----- DATA RECORDS -----

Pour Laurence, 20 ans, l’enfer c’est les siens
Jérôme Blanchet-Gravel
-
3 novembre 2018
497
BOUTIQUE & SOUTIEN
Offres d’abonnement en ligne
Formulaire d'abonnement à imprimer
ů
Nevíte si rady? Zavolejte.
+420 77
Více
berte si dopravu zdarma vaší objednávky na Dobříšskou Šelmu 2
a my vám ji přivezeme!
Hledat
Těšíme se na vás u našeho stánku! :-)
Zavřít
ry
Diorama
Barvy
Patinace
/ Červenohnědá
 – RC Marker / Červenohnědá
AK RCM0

-----
----- DATA RECORDS -----

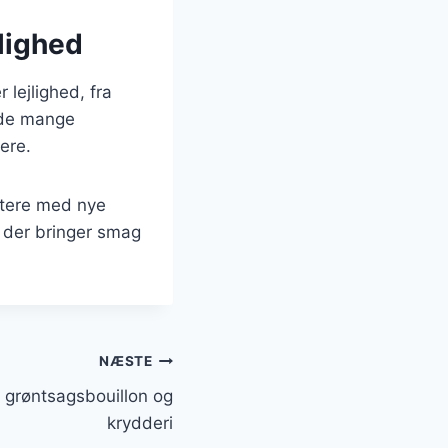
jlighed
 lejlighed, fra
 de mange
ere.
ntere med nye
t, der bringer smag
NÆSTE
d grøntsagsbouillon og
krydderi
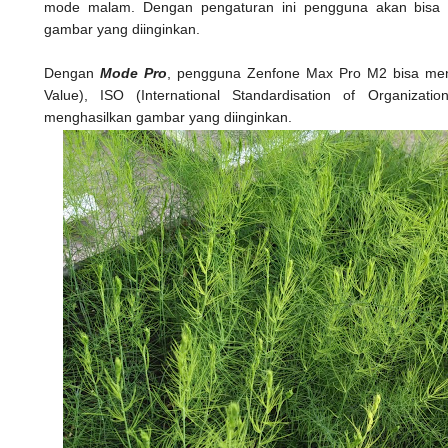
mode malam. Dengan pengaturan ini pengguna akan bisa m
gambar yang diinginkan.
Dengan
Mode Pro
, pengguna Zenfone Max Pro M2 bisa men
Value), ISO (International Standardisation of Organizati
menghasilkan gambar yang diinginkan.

-----

Go through the records and gather the lines that hold "gambar".

gambar yang diinginkan.
menghasilkan gambar yang diinginkan.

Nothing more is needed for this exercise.